Intensive glucose control no better than standard treatment after stroke
Intensive glucose control for up to 72 hours was no better than standard therapy in terms of improving outcomes in hospitalized patients with hyperglycaemia and acute ischaemic stroke in the SHINE* trial, suggesting that intensive glucose control may not be useful in this setting.
The two treatments were equally effective at helping the patients recover from stroke. After 90 days, about 20 percent of the patients showed favourable outcomes regardless of whether they received intensive glucose control or standard treatment. Severe hypoglycaemia (glucose level <40 mg/dL) occurred only in patients receiving intensive glucose control (15 vs 0, for a risk difference of 2.58 percent); p<0. 001). [JAMA 2019;doi:10.1001/jama.2019.9346]
“The extra risks associated with aggressive treatment were not worth it,” said lead investigator Dr Karen Johnston, professor of neurology and associate vice president of clinical and translational research at the University of Virginia in Charlottesville, Virginia, US. “We are grateful to the patients and research teams … who helped us answer this important question. Patients around the world will benefit [from these findings].”
No differences in functional outcomes
During treatment, the mean blood glucose level was 118 mg/dL with intensive glucose treatment vs 179 mg/dL with standard treatment. A favourable outcome occurred in 119 patients (20.5 percent) in the intensive treatment group vs 123 patients (21.6 percent) in the standard treatment group, for an adjusted relative risk (RR) of 0.97 (95 percent confidence interval [CI], 0.87-1.08; p=0.55).
The additional per protocol analysis did not show any significant between-group difference, so did the post hoc analysis of the primary outcome. Similarly, there were no differences in the prespecified secondary 90-day outcomes of minimal residual neurological deficits (NIHSS score), minimal residual limitations in activities of daily living (Barthel Index), and stroke specific quality of life score.
Hypoglycaemia higher with intensive treatment
Treatment was stopped early for hypoglycaemia or other adverse events in 65 patients (11.2 percent) in the intensive treatment group and in 18 patients (3.2 percent) in the standard treatment group. There were no neurological worsening events related to hypoglycaemia.

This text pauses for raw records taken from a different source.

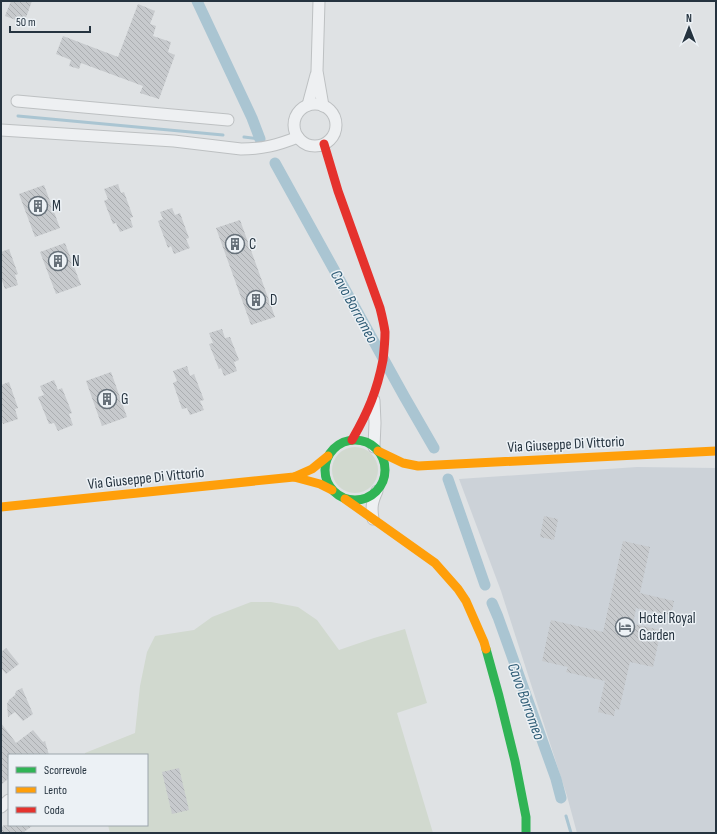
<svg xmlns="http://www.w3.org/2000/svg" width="717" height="834" viewBox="0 0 717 834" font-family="'Sofia Sans Condensed',sans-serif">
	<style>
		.built { fill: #ccd2d8 }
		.green { fill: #d1d9cf }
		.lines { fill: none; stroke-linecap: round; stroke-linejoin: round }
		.stream { stroke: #aac5d2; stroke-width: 3 }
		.canal { stroke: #aac5d2; stroke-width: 11 }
		.building { fill: url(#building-back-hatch) }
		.street-casing { stroke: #bdc0c2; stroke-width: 13 }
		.street { stroke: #eef0f2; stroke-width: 11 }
		.fast { stroke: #30b455; stroke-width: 9 }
		.slow { stroke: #ff9f0a; stroke-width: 9 }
		.jam { stroke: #e5322d; stroke-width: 9 }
		.labels { text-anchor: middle; stroke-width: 3; stroke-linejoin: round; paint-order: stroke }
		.poi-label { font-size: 15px; fill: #25333f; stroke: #ecf1f5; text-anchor: start }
		.street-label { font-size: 15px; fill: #25333f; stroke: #ecf1f5 }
		.water-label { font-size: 16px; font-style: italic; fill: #2d5b75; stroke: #ecf1f5 }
	</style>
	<defs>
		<pattern id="building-back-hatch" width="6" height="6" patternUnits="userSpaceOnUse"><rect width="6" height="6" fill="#c7cacd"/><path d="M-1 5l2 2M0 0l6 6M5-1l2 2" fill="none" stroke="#abaeb1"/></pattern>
	</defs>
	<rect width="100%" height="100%" fill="#dfe2e4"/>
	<path class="built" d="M637,467L716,468V833H577L567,796L501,591L459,479Z"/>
	<g class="green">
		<circle cx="355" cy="470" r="23"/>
		<path d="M251,602H271L298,607L317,620L339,650L374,638L405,629L427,703L397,713L433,833H110L108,825H147V755H85V753L135,733L140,686L147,652L155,636L194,630L212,617Z"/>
	</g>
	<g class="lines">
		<g class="stream">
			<path d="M18,116L223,135"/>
			<path d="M244,137L260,139"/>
			<path d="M566,816L571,833"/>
		</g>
		<g class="canal">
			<path d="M197,1L252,118L260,139"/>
			<path d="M275,163L404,396L434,448"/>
			<path d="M448,479L485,585"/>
			<path d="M492,603L498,617L556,779L561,798"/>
		</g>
	</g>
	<g class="building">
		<path d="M11,1H32L24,23L5,16Z"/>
		<path d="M138,4L155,11L150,24L156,26L153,36L171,42L168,52L175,55L159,99L140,93L143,86L81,63L79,69L69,66L71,60L56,54L63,36L118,57Z"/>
		<path d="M118,184L121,193L124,192L133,217L130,218L133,227L120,232L116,223L113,224L104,201L108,199L104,189Z"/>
		<path d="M44,185L60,228L35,237L19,194Z"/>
		<path d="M172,208L175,215L180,213L189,238L186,239L190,248L174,254L171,246L168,248L158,221L163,219L160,212Z"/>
		<path d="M240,220L275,317L251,325L216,228Z"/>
		<path d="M65,243L81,285L56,294L40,252Z"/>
		<path d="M9,249L18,274L15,275L18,285L5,289L1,278V252Z"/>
		<path d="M222,329L225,338L230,337L239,360L234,362L237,371L224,376L221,368L219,369L209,344L213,343L209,333Z"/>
		<path d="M187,366L190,376L194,374L204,400L200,401L204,410L190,415L187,408L182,409L173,383L177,381L173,371Z"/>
		<path d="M111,372L127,417L102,426L86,381Z"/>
		<path d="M54,380L58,390L62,388L72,413L69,414L73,425L58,431L54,423L49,424L38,397L44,395L40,386Z"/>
		<path d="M9,382L18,408L15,409L18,419L3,424L1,417V385Z"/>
		<path d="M544,516L558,519L554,540L540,537Z"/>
		<path d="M623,541L650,547L640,593L674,601L671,616L636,608L633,624L661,630L653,667L630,662L619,710L615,709L614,716L598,712L605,681L566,672L568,667L542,661L551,620L603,632Z"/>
		<path d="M6,648L19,664L6,674L1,668V652Z"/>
		<path d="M22,688L33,714L23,721L15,712L8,717L7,704L9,700L15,695L16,691Z"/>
		<path d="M1,723L16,743L33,730L43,742L45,741L49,755H9V778L1,785Z"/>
		<path d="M179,768L189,810L172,814L162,772Z"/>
		<path d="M4,825H33L23,833H1V828Z"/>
	</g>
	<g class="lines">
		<g class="street-casing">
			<g id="street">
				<path d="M319,1L317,71L323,106"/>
				<path d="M17,101L228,120"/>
				<circle cx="315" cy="125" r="21"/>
				<path d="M308,105L316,75"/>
				<path d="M1,130L174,141L241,149C263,149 278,145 298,137"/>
				<path d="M374,400L375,423L374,447"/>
				<path d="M373,519C371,507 372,502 377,491"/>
				<path d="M1,807L9,800"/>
			</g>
		</g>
		<use href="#street" class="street"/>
		<g class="fast">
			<circle cx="355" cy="470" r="30"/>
			<path d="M486,649L499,696L515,761L526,817V833"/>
		</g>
		<g class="slow">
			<path d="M378,451L403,463L418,466L716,451"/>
			<path d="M294,477L320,484L332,490"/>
			<path d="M345,499L435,563L458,589L466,601L484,642L486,649"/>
			<path d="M1,507L294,477L312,469L328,456"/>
		</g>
		<path class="jam" d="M324,144L338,191L380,308C382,316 384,324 385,332C385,341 384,351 383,360C377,391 368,412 352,440"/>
	</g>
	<defs>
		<g id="building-ring" transform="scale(1)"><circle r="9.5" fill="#ecf1f5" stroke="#667079" stroke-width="1.5"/><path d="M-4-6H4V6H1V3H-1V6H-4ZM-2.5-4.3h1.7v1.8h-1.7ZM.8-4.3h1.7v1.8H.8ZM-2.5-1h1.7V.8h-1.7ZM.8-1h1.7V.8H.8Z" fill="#667079"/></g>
		<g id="hotel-ring" transform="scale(1)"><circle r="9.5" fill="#ecf1f5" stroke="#667079" stroke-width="1.5"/><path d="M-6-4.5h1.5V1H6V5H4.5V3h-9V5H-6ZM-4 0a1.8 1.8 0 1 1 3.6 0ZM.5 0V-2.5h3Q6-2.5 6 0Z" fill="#667079"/></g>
	</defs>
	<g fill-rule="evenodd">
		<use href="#building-ring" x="38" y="206"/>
		<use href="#building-ring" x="235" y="244"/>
		<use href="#building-ring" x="58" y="261"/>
		<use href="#building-ring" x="256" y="300"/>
		<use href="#building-ring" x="107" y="399"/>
		<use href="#hotel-ring" x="625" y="627"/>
	</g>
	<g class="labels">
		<g class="poi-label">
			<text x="52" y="211">M</text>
			<text x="249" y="249">C</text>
			<text x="72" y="266">N</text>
			<text x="270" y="305">D</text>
			<text x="121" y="404">G</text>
			<text x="639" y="623">Hotel Royal<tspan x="639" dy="17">Garden</tspan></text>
		</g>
		<g class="street-label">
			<text transform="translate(566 444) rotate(-3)" y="5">Via Giuseppe Di Vittorio</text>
			<text transform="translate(146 478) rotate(-6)" y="5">Via Giuseppe Di Vittorio</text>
		</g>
		<g class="water-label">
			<text transform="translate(355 306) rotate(61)" y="6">Cavo Borromeo</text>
			<text transform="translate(527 701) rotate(70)" y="6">Cavo Borromeo</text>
		</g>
	</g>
	<rect width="717" height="834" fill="none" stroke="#25333f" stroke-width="4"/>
	<rect x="8" y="754" width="140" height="72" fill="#ecf1f5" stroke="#9ca5ac"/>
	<rect x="16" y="767" width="20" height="6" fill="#30b455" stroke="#9ca5ac"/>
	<text x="44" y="774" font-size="12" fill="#25333f">Scorrevole</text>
	<rect x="16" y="787" width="20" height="6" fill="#ff9f0a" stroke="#9ca5ac"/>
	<text x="44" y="794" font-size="12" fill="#25333f">Lento</text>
	<rect x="16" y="807" width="20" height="6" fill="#e5322d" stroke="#9ca5ac"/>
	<text x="44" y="814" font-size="12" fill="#25333f">Coda</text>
	<g transform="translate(689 28)" stroke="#ecf1f5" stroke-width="3" paint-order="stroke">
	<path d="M0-3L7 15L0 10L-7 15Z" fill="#25333f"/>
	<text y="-6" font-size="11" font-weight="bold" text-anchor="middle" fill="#25333f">N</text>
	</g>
	<path d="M10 26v6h80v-6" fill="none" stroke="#25333f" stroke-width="2"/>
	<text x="16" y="26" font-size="12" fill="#25333f" stroke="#ecf1f5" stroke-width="3" paint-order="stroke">50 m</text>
</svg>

However, the proportion of patients with hypoglycaemia that was reported as a serious adverse event was higher with intensive treatment (3.6 percent vs 0.35 percent with standard treatment).
Death occurred in 54 patients (9.3 percent) in the intensive treatment group and in 65 patients (11.4 percent) in the standard treatment group, for a risk difference of 2.11 percent. Intensive glucose control also necessitated a higher level of care vs standard treatment, with increased supervision from nursing staff.

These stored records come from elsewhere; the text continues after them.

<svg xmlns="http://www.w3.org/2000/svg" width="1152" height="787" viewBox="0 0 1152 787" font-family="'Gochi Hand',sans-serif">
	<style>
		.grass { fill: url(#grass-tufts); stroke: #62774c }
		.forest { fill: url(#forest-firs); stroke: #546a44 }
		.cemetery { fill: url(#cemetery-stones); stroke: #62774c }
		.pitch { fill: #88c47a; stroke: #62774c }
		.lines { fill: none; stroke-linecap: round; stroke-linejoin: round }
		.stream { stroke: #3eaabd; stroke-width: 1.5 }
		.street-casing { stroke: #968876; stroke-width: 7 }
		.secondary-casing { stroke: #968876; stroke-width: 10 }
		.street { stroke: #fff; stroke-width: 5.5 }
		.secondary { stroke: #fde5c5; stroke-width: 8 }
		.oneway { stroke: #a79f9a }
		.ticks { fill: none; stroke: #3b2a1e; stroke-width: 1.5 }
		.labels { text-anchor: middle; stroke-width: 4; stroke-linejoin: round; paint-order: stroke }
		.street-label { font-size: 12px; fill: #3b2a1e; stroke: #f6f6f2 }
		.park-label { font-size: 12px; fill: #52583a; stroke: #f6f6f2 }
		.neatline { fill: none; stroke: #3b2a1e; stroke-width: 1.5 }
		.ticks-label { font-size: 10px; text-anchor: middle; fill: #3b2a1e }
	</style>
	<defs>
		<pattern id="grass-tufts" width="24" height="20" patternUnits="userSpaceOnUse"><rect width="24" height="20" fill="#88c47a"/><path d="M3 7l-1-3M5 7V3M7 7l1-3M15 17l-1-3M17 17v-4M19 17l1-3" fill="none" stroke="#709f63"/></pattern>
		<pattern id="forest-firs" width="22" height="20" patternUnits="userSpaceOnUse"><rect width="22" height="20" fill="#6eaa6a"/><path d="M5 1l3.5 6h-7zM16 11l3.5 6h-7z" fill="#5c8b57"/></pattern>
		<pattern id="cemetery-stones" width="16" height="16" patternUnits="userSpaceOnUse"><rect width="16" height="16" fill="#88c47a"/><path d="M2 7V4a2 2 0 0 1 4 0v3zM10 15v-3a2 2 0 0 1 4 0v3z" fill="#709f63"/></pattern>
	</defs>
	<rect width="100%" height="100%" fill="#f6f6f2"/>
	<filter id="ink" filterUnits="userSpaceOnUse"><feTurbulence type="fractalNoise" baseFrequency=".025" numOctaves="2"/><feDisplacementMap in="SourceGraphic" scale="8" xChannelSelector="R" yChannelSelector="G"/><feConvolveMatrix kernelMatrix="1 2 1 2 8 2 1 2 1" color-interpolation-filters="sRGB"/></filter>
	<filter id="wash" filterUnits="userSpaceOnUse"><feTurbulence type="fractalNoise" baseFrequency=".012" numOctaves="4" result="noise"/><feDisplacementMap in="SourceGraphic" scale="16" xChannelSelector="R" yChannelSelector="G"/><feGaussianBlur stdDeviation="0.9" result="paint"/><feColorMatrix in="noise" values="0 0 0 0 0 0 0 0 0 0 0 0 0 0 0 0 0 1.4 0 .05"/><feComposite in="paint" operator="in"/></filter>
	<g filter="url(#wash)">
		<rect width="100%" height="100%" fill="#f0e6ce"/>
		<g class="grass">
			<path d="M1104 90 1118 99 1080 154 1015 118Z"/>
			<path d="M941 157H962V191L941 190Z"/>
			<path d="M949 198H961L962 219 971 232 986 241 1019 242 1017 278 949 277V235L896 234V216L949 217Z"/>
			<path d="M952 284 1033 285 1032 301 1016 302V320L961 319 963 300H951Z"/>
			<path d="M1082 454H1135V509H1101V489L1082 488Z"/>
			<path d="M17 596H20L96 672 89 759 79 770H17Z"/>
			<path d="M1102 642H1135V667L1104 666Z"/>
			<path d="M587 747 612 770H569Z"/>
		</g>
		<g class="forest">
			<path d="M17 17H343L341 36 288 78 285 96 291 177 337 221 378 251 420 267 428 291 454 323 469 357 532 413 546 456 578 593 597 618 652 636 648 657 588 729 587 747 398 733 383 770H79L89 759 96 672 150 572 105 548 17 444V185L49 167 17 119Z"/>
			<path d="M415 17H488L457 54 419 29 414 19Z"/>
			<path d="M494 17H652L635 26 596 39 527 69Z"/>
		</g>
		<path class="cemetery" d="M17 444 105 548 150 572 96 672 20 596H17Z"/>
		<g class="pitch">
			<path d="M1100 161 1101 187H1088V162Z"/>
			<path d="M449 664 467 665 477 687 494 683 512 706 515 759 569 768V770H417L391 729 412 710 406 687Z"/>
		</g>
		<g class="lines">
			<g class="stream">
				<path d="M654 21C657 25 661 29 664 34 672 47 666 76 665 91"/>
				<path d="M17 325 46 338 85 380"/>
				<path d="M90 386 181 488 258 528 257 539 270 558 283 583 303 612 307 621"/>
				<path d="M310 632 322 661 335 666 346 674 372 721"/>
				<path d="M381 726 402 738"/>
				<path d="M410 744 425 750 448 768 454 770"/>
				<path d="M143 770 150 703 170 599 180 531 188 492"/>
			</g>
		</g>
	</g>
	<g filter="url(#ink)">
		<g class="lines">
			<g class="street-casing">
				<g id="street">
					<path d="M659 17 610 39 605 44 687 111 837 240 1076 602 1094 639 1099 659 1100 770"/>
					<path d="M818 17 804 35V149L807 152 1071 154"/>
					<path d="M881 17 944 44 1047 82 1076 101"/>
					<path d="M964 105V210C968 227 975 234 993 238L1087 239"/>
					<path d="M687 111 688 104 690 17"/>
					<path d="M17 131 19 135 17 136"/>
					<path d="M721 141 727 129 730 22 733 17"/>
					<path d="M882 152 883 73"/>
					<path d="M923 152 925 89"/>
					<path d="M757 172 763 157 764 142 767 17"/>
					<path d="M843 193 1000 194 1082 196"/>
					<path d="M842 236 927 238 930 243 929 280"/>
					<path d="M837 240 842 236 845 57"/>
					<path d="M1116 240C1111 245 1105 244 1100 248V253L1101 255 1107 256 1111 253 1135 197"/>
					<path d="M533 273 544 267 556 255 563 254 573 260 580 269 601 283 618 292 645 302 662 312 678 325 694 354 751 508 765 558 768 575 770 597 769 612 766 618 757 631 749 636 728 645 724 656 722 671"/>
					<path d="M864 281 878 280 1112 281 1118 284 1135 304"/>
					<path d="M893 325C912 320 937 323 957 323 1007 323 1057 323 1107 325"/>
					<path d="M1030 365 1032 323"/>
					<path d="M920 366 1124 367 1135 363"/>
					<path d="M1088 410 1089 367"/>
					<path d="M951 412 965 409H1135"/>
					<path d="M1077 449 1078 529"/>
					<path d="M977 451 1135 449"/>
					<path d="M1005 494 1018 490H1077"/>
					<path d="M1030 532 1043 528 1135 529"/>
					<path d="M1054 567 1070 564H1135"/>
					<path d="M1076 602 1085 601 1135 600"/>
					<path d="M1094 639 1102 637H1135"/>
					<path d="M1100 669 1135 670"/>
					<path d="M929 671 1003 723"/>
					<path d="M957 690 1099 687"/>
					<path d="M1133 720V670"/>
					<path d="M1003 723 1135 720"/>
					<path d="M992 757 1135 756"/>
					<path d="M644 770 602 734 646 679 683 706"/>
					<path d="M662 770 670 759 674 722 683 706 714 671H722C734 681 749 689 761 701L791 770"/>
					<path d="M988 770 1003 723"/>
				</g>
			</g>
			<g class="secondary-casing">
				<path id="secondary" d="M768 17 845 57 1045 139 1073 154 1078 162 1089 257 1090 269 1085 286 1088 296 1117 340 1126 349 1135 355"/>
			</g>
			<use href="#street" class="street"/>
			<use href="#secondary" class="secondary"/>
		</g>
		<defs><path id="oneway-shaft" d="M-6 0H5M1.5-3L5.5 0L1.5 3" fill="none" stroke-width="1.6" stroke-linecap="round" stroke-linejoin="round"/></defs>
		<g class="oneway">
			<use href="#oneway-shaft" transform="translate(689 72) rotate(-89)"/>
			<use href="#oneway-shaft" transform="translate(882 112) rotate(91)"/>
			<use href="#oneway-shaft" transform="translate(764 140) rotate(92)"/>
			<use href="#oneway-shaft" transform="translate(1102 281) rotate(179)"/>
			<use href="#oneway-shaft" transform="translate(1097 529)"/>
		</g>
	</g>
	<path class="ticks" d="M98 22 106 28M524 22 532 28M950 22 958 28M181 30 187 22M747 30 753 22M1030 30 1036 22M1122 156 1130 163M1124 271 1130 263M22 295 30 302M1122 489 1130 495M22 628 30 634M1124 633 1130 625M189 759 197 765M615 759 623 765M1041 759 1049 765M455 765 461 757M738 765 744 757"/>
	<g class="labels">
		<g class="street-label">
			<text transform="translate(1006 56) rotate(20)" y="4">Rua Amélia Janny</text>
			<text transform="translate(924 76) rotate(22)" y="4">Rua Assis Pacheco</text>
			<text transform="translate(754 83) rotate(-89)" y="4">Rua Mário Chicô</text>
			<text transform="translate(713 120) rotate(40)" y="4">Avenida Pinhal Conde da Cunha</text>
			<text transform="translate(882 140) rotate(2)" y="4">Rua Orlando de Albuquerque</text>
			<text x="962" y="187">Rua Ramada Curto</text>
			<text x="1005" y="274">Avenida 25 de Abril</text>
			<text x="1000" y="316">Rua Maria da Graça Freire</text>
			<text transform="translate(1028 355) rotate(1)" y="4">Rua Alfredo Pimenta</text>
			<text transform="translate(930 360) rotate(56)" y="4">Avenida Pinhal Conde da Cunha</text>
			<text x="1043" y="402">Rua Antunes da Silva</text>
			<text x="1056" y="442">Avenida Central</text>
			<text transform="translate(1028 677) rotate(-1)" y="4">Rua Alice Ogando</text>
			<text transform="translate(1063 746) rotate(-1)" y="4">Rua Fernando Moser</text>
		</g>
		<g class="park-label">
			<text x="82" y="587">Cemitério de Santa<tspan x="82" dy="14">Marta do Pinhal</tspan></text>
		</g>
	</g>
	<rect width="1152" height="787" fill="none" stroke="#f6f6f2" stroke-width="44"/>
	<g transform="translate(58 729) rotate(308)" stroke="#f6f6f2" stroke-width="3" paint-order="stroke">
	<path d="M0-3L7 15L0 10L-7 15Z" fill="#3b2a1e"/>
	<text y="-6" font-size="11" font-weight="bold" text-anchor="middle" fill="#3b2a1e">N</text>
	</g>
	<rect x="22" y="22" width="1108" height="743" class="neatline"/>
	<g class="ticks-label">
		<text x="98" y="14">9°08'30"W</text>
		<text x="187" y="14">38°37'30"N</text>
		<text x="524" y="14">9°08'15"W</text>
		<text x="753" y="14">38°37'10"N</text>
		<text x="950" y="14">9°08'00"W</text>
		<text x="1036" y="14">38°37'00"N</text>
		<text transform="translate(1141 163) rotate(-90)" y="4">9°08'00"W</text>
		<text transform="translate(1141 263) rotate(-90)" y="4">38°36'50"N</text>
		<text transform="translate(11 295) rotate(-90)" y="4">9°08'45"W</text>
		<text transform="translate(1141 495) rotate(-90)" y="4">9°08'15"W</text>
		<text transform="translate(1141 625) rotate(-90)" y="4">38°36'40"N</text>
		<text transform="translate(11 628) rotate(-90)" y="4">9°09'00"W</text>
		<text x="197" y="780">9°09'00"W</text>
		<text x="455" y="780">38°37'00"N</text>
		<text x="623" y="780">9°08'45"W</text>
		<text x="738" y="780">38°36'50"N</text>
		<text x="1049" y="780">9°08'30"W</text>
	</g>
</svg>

The study included 1,151 adult patients who developed hyperglycaemia (blood glucose 110 mg/dL with diabetes or 150 mg/dL without diabetes) after an acute ischaemic stroke, and enrolled within 12 hours from stroke onset at 63 US sites. Mean age of the patients was 66 years, 46 percent were women, and 80 percent had diabetes.
Patients were randomized to receive continuous intravenous insulin to a blood glucose target of 80–130 mg/dL (intensive treatment; n=581) or subcutaneous insulin on a sliding scale to a target of 80–179 mg/dL (standard treatment; n=570) for up to 72 hours.
After 90 days, the patients were evaluated for disability, neurologic function, and quality of life. Primary outcome was the proportion of patients with a favourable outcome based on the 90-day modified Rankin Scale score, a global stroke disability scale (0=no symptoms or completely recovered; 6=death), adjusted for baseline stroke severity.
The trial was stopped early when the preplanned interim analysis showed that intensive glucose control did not yield a significant difference in favourable outcomes vs standard treatment.